Pros and Cons of a High-risk Trading Strategy
Buying and selling stock options is among the riskiest type of investing, but can pay off in huge returns. A stock option is the right to buy (call option) or sell (put option) a specific number of shares at a certain price, by a specified date.
Options are classified as either in-the-money or out-of-the-money. In-the-money options can be exercised at their current price, and out-of-the-money options require the price to increase for a call option, or decrease for a put option, for the stock to be exercised.
For example, if a stock is priced at $37, a call option with an exercise price (also called a strike price) of $35 will be in-the-money, and a call option with a strike price of $40 will be out-of-the-money.
Positives of In-the-Money Options Trades
The main positive aspect to buying an in-the-money option is the potential for larger gains in a very short period of time. For example, if the price of XYZ Corp stock is currently $22, a call option with a strike price set to expire one month at $20 from today may be priced at $3.
This hypothetical in-the-money option carries a premium of $1. If this option is for 100 shares, the cost of the transaction would be $300 plus commission. For $300, the buyer has the opportunity to participate in the profits (and losses) of 100 shares of stock, which without options would require an investment of $2,200.
The best result would be for the price to rise a proportionately large amount, for example, to $25. This will generally result in the option price rising above $5 where it can be sold for a profit of at least $2 ($500 proceeds), or the option can be exercised at a favorable price.
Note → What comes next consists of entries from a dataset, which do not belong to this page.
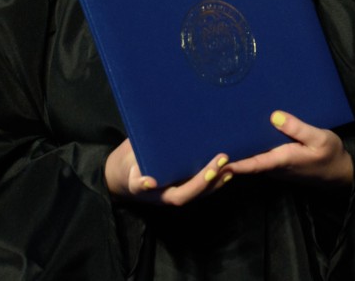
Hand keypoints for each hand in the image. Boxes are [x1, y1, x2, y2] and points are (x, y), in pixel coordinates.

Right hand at [104, 138, 231, 206]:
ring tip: (231, 163)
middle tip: (224, 160)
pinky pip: (201, 180)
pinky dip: (215, 174)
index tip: (212, 170)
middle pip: (197, 192)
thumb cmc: (126, 171)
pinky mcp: (183, 178)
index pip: (183, 194)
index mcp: (161, 195)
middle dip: (212, 178)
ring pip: (203, 189)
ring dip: (218, 178)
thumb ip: (137, 181)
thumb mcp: (128, 176)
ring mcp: (180, 187)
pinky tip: (226, 164)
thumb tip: (148, 183)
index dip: (199, 183)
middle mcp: (174, 193)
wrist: (123, 171)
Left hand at [224, 110, 353, 186]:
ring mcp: (275, 166)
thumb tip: (274, 116)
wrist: (339, 173)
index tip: (217, 161)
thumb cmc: (330, 155)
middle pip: (246, 161)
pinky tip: (241, 136)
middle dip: (229, 154)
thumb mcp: (320, 138)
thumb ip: (298, 128)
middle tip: (207, 142)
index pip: (253, 164)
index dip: (235, 163)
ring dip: (237, 151)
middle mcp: (274, 165)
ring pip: (251, 158)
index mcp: (282, 160)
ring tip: (217, 135)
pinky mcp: (278, 163)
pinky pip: (258, 156)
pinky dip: (248, 149)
If a market exists for the option, it can be sold prior to the expiration date, taking profits early, or salvaging some part of the investment, even if it is at a loss.
A put option works in the same fashion in the other direction. Profits are made from a decrease in price. This is similar to selling a stock short, but a put option limits the possible loss to the price of the option, while with shorting stocks, the possible loss is unlimited.
Negatives of Trading Options In-the-Money
The primary negative to options is that all of the investment is at risk for a particular time period. If, in the above example, the stock price declines below $20, the option will decline in price, until it becomes worthless at expiration.
Options are sold at a premium, generally determined by the Black-Scholes method, which accounts for the stock’s price, volatility, and time remaining until expiration. Even if a stock price does not decline, the value of the option will still erode as it approaches the expiration date.
Prices on options are still subject to market forces and premiums can increase in anticipation of earnings reports or other expected news. Since the option price is dependent on the underlying stock price, changes in the stock price have a magnified effect on the option price.
Commissions on options are higher than on stock purchases, with most brokerages charging a price for the transaction plus an additional price per option contract. Options are not marginable.
Option Buying Summary
Buying options can be combined with stock purchases for a worthwhile investment strategy for use in hedging, or reducing the risk of the offsetting stock.
Purchasing options without the stock purchase also (known as buying naked calls or puts), is a high- risk form of speculation which can produce very high returns or complete loss of the purchase price.